- Two DVD set that contains the film
- Directed by: Chris Landreth
- Written by: Chris Landreth
- Produced by: Steve Hoban; Marcy Page;
- Starring: Gordon Pinsent; Alberta Watson;
- Edited by: Yonah Lewis; Jeremy Montgomery;
- Music by: Kirk Elliott
- Animation by: Seneca College;
- Production companies: Copperheart Entertainment; C.O.R.E.; National Film Board of Canada; Dolby; Autodesk; Seneca College; Gumby; Poppetstown;
- Distributed by: National Film Board of Canada
- Release date: June 8, 2009 (Annecy);
- Running time: 11 minutes
- Country: Canada
- Language: English

= The Spine (film) =

The Spine is a 2009 animated short film by Chris Landreth about a married dysfunctional couple, created in Landreth's "psycho realist" style, in which characters' mental states are reflected in their physical appearance. Voices for the couple were supplied by Gordon Pinsent and Alberta Watson.

Landreth has explained his animation style as "a kind of surrealistic portrayal of real people and what I do with the surrealistic part is to make people's emotional, psychological and spiritual state kind of very evident on their faces and in their body so that they look …scarred in a way that reflects their history."

The Spine was produced by the National Film Board of Canada in association with Copperheart Animation and C.O.R.E. Digital Pictures, with the creative participation of Autodesk Canada and Seneca College's School of Communication Arts.
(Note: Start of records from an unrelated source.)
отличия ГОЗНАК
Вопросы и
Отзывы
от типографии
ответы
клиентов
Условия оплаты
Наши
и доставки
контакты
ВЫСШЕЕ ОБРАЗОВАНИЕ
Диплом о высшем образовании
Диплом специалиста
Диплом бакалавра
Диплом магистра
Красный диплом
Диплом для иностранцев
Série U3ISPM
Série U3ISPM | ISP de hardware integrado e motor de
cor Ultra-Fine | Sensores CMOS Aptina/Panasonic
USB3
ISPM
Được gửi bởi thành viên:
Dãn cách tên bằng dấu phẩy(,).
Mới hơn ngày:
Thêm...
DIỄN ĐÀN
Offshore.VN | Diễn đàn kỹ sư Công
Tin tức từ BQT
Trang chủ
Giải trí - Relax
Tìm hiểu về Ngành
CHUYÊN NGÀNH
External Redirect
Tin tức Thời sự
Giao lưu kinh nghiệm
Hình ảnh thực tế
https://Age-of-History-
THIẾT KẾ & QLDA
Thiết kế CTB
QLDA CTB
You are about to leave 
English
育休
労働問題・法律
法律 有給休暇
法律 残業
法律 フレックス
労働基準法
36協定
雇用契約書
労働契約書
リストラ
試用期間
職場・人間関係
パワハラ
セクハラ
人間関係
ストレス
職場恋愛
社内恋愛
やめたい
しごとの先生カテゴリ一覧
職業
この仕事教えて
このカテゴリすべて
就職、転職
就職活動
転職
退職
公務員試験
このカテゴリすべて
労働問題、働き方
It is Landreth's second film with Copper Heart and the NFB, having won the 2004 Academy Award for Animated Short Film and the 25th Genie Award for Best Animated Short for his previous work, Ryan.

==Production==
Producing The Spine took two years, with the first year devoted mainly to development. The film was a more ambitious project technically than Ryan, and so required a much larger production team. Animators from Seneca College, which had been involved in Ryan, played a much larger role in the making of The Spine, with Seneca College people doing "about 95% of the animation," according to Landreth. Seneca professor Sean Craig, who had worked on Ryan as a student, was an animation director on The Spine. The film also utilized the input of C.O.R.E., including a team that did most of the computer rendering. The film was principally created using Autodesk Maya and Houdini 3D software.
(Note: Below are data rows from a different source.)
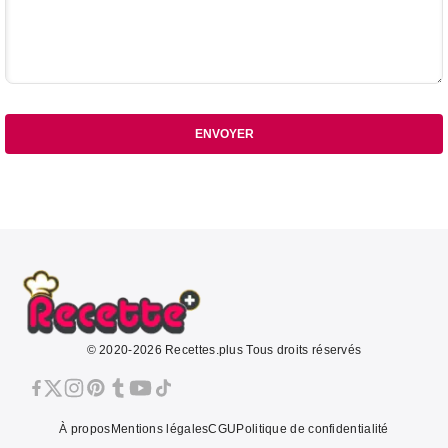
ENVOYER
© 2020-2026 Recettes.plus Tous droits réservés
À propos
Mentions légales
CGU
Politique de confidentialité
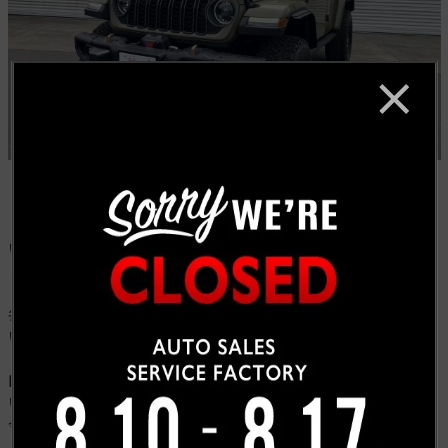
いつも通りお電話にて「この車両、在庫ありますか？」
とご連絡をいただき、そのまま即決でご用命くださいま
した。
毎回、現車をご覧になることなく弊社を信頼してお任せ
いただき、誠に有難う御座います。
N社長様、いつも弊社をご用命いただき誠に有難う御座
います。
今後ともどうぞよろしくお願い申し上げます。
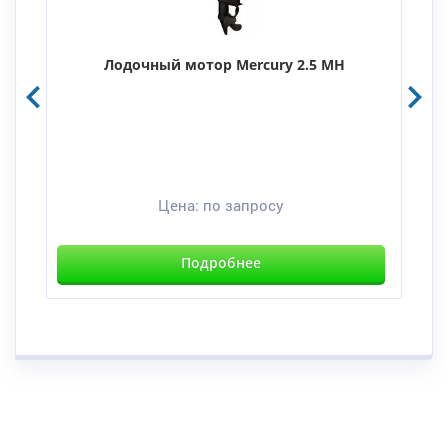
Лодочный мотор Mercury 2.5 MH
Цена:
по запросу
Подробнее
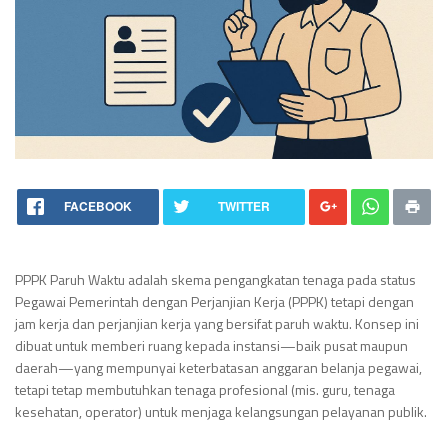
FACEBOOK
TWITTER
PPPK Paruh Waktu adalah skema pengangkatan tenaga pada status
Pegawai Pemerintah dengan Perjanjian Kerja (PPPK) tetapi dengan
jam kerja dan perjanjian kerja yang bersifat paruh waktu. Konsep ini
dibuat untuk memberi ruang kepada instansi—baik pusat maupun
daerah—yang mempunyai keterbatasan anggaran belanja pegawai,
tetapi tetap membutuhkan tenaga profesional (mis. guru, tenaga
kesehatan, operator) untuk menjaga kelangsungan pelayanan publik.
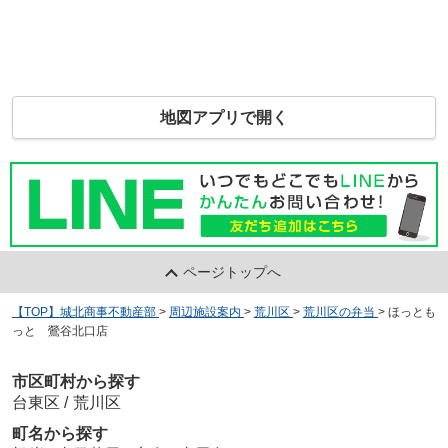
地図アプリで開く
ページトップへ
【TOP】城北商事不動産部
>
周辺施設案内
>
荒川区
>
荒川区の弁当
>
ほっとも
っと 鶯谷北口店
市区町村から探す
台東区
/
荒川区
町名から探す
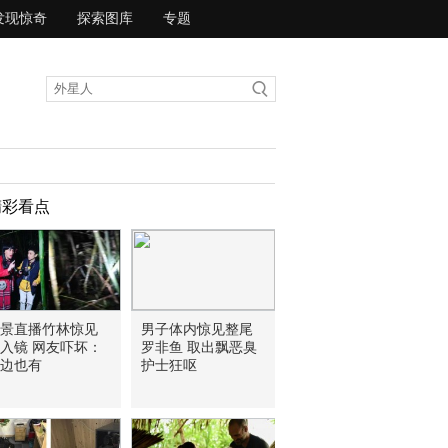
发现惊奇
探索图库
专题
精彩看点
景直播竹林惊见
男子体内惊见整尾
入镜 网友吓坏：
罗非鱼 取出飘恶臭
边也有
护士狂呕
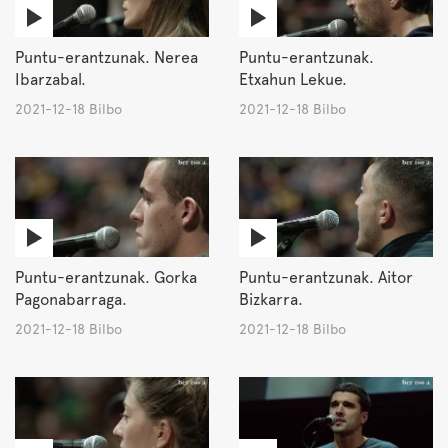
Puntu-erantzunak. Nerea
Puntu-erantzunak.
Ibarzabal.
Etxahun Lekue.
2021-12-18 Bilbo
2021-12-18 Bilbo
Puntu-erantzunak. Gorka
Puntu-erantzunak. Aitor
Pagonabarraga.
Bizkarra.
2021-12-18 Bilbo
2021-12-18 Bilbo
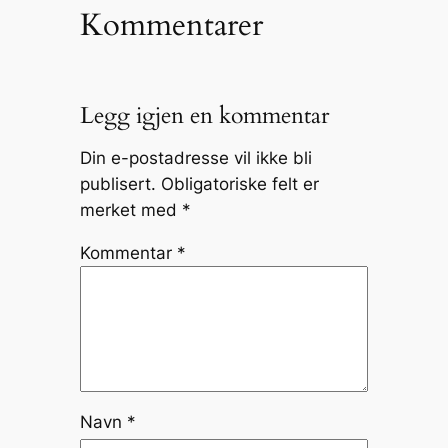
Kommentarer
Legg igjen en kommentar
Din e-postadresse vil ikke bli
publisert.
Obligatoriske felt er
merket med
*
Kommentar
*
Navn
*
The screenplay for The Spine was written by Landreth while enrolled in a professional screenwriting workshop at Ryerson Polytechnic University. Some of the story was based on what he'd seen, 20 years earlier, at a group therapy session for couples, where it seemed to Landreth that portraying a dysfunctional relationship would make for an interesting story. It took Landreth just two hours to put the outline together, but completing the story took a year. The Ryerson workshop helped Landreth to flesh out his story and as of 2009, he continues to meet with his writing group once a month. Landreth also credits the production teams from the National Film Board and Copperheart for their creative input.

== Release ==
The Spine had its world premiere at the Annecy International Animated Film Festival, followed by a North American premiere at the Worldwide Short Film Festival in Toronto. In August 2009, Landreth presented the film at SIGGRAPH in New Orleans.

== Reception ==
Scott Hill of Wired.com called it "a freakish array of human drama" that will "blow minds".

The Spine received the award for the best film at the Melbourne International Animation Festival, and was named best animated short at the Nashville Film Festival. It was also nominated for the Genie Award for Best Animated Short at the 30th Genie Awards.